For those who are struggling to get by, wage garnishments lead to deeper financial problems. In fact, a wage garnishment can be the final straw that pushes a debtor into bankruptcy. Once a debtor files for bankruptcy, however, there's some good news: A legal protection called the automatic stay goes into effect immediately, which stops most wage garnishments and prevents creditors from seeking new garnishments while the bankruptcy case is proceeding.
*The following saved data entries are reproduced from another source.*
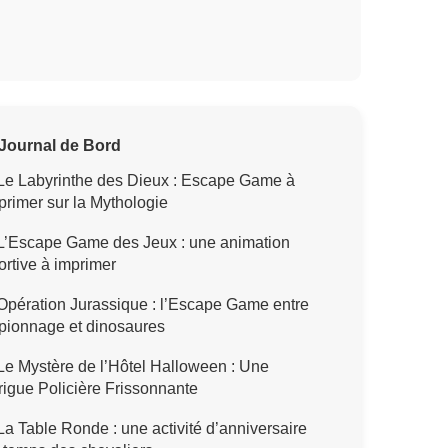
Journal de Bord
Le Labyrinthe des Dieux : Escape Game à
primer sur la Mythologie
L’Escape Game des Jeux : une animation
ortive à imprimer
pération Jurassique : l’Escape Game entre
pionnage et dinosaures
e Mystère de l’Hôtel Halloween : Une
trigue Policière Frissonnante
a Table Ronde : une activité d’anniversaire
A wage garnishment is a court order requiring an employer to withhold a set amount of an employee's pay and send it to the person or institution named in the order. Garnishments for certain types of debts are issued automatically. For example, since 1988, all child support orders include an automatic wage withholding order. If you owe back taxes, the IRS can garnish your wages. Student loan defaults may also result in a wage garnishment by the Department of Education or any agency trying to collect the loan on its behalf.
Unless you owe child support, back taxes, or defaulted student loans, however, a creditor must file and win a lawsuit against you and get a court order requiring you to pay the debt. With this court order in hand, the creditor can seek a wage garnishment.
There are legal limits on how much of an employee's wages may be taken to satisfy particular debts. For court judgments, the maximum is 25% of the employee's disposable earnings (this is the federal limit; some states set a lower percentage). Up to 15% of an employee's pay may be garnished for student loan debt. For child support and tax debts, a much higher percentage may be taken.
The moment a debtor files for bankruptcy, the automatic stay goes into effect. The automatic stay stops most types of debt collection efforts immediately, including wage garnishments. By stopping all debt collection activity, the automatic stay gives debtors a bit of a break from the financial crisis that drove them to bankruptcy. It also gives the power over a debtor's financial affairs to the bankruptcy court, rather than leaving it to the persistence of individual creditors. The stay ensures that the court will decide which property the debtor gets to keep, which property the debtor will have to give up, and which creditors (if any) are entitled to repayment.
If the debt that led to the wage garnishment will be wiped out in bankruptcy, filing for bankruptcy will stop the garnishment permanently. For these debts, which include credit card bills, medical bills, and court judgments, the automatic stay will stop wage garnishments -- and, because those debts will likely be wiped out in bankruptcy, that will solve the problem once and for all. Those who file for Chapter 7 bankruptcy can get these debts discharged at the end of their case; Chapter 13 filers can include these debts in their repayment plan, rather than facing wage garnishments.
However, not all debts may be discharged. For some of these debts, including back taxes, filing for bankruptcy will temporarily stop collection efforts, including through wage garnishment. Once the bankruptcy case is over, however, you will still owe these debts -- and the automatic stay will no longer protect you from efforts to collect them. If you owe child support, filing for bankruptcy won't affect an existing wage garnishment. And, because child support obligations aren't wiped out in bankruptcy, the garnishment will continue before, during, and after a bankruptcy case, just as if you had never filed for bankruptcy. (Because bankruptcy will discharge many other types of debts, however, at least you should be left with more money to pay those debts that survive bankruptcy.)
Learn more about what bankruptcy can do in our section on the automatic stay.
If your wages have been garnished and you are facing mounting debt, filing for bankruptcy may be a good choice. Because not all debts are discharged in bankruptcy, however, you may want to talk to an experienced bankruptcy attorney to review your options and make sure the benefits of filing outweigh the downsides.